● Exercise prompt: Retype each line of the material exactly, please, skipping any picture in it.

● Dataset records:
════
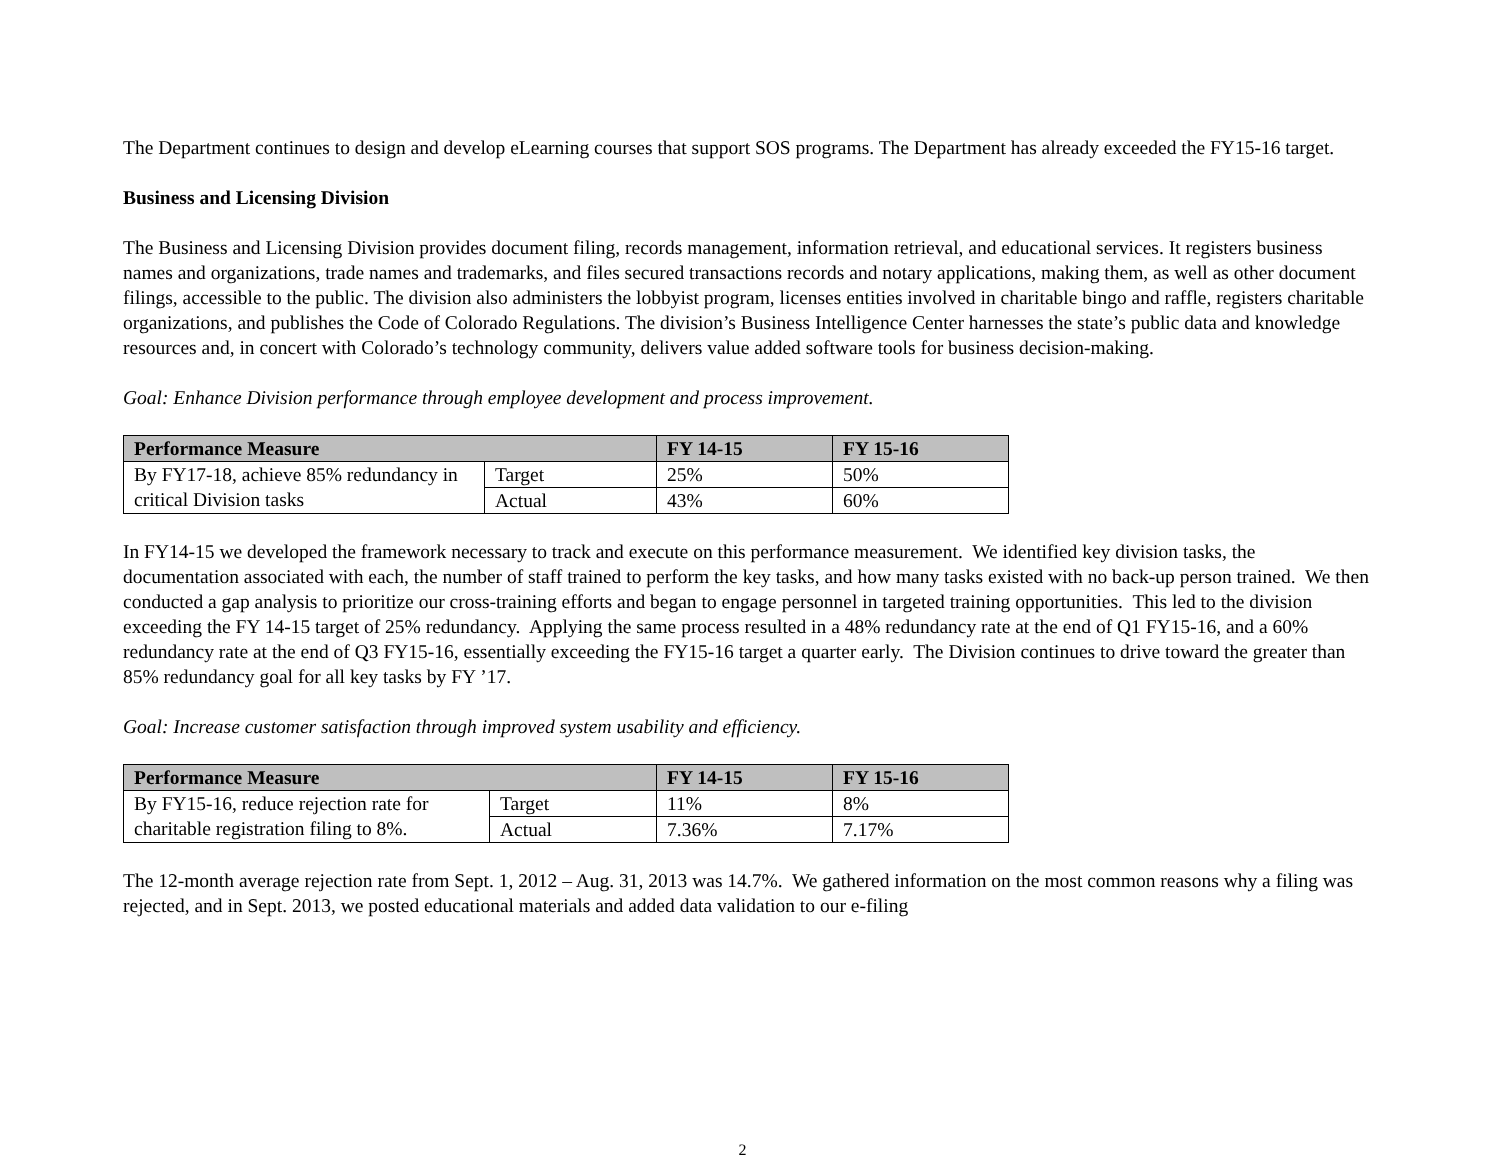The Department continues to design and develop eLearning courses that support SOS programs. The Department has already exceeded the FY15-16 target.
Business and Licensing Division
The Business and Licensing Division provides document filing, records management, information retrieval, and educational services. It registers business names and organizations, trade names and trademarks, and files secured transactions records and notary applications, making them, as well as other document filings, accessible to the public. The division also administers the lobbyist program, licenses entities involved in charitable bingo and raffle, registers charitable organizations, and publishes the Code of Colorado Regulations. The division’s Business Intelligence Center harnesses the state’s public data and knowledge resources and, in concert with Colorado’s technology community, delivers value added software tools for business decision-making.
Goal: Enhance Division performance through employee development and process improvement.
| Performance Measure | | FY 14-15 | FY 15-16 |
| --- | --- | --- | --- |
| By FY17-18, achieve 85% redundancy in critical Division tasks | Target | 25% | 50% |
| | Actual | 43% | 60% |
In FY14-15 we developed the framework necessary to track and execute on this performance measurement. We identified key division tasks, the documentation associated with each, the number of staff trained to perform the key tasks, and how many tasks existed with no back-up person trained. We then conducted a gap analysis to prioritize our cross-training efforts and began to engage personnel in targeted training opportunities. This led to the division exceeding the FY 14-15 target of 25% redundancy. Applying the same process resulted in a 48% redundancy rate at the end of Q1 FY15-16, and a 60% redundancy rate at the end of Q3 FY15-16, essentially exceeding the FY15-16 target a quarter early. The Division continues to drive toward the greater than 85% redundancy goal for all key tasks by FY ’17.
Goal: Increase customer satisfaction through improved system usability and efficiency.
| Performance Measure | | FY 14-15 | FY 15-16 |
| --- | --- | --- | --- |
| By FY15-16, reduce rejection rate for charitable registration filing to 8%. | Target | 11% | 8% |
| | Actual | 7.36% | 7.17% |
The 12-month average rejection rate from Sept. 1, 2012 – Aug. 31, 2013 was 14.7%. We gathered information on the most common reasons why a filing was rejected, and in Sept. 2013, we posted educational materials and added data validation to our e-filing
2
════
● Exercise output:
The Department continues to design and develop eLearning courses that support SOS programs. The Department has already exceeded the FY15-16 target.
Business and Licensing Division
The Business and Licensing Division provides document filing, records management, information retrieval, and educational services. It registers business names and organizations, trade names and trademarks, and files secured transactions records and notary applications, making them, as well as other document filings, accessible to the public. The division also administers the lobbyist program, licenses entities involved in charitable bingo and raffle, registers charitable organizations, and publishes the Code of Colorado Regulations. The division’s Business Intelligence Center harnesses the state’s public data and knowledge resources and, in concert with Colorado’s technology community, delivers value added software tools for business decision-making.
Goal: Enhance Division performance through employee development and process improvement.
| Performance Measure | | FY 14-15 | FY 15-16 |
| --- | --- | --- | --- |
| By FY17-18, achieve 85% redundancy in critical Division tasks | Target | 25% | 50% |
| | Actual | 43% | 60% |
In FY14-15 we developed the framework necessary to track and execute on this performance measurement. We identified key division tasks, the documentation associated with each, the number of staff trained to perform the key tasks, and how many tasks existed with no back-up person trained. We then conducted a gap analysis to prioritize our cross-training efforts and began to engage personnel in targeted training opportunities. This led to the division exceeding the FY 14-15 target of 25% redundancy. Applying the same process resulted in a 48% redundancy rate at the end of Q1 FY15-16, and a 60% redundancy rate at the end of Q3 FY15-16, essentially exceeding the FY15-16 target a quarter early. The Division continues to drive toward the greater than 85% redundancy goal for all key tasks by FY ’17.
Goal: Increase customer satisfaction through improved system usability and efficiency.
| Performance Measure | | FY 14-15 | FY 15-16 |
| --- | --- | --- | --- |
| By FY15-16, reduce rejection rate for charitable registration filing to 8%. | Target | 11% | 8% |
| | Actual | 7.36% | 7.17% |
The 12-month average rejection rate from Sept. 1, 2012 – Aug. 31, 2013 was 14.7%. We gathered information on the most common reasons why a filing was rejected, and in Sept. 2013, we posted educational materials and added data validation to our e-filing
2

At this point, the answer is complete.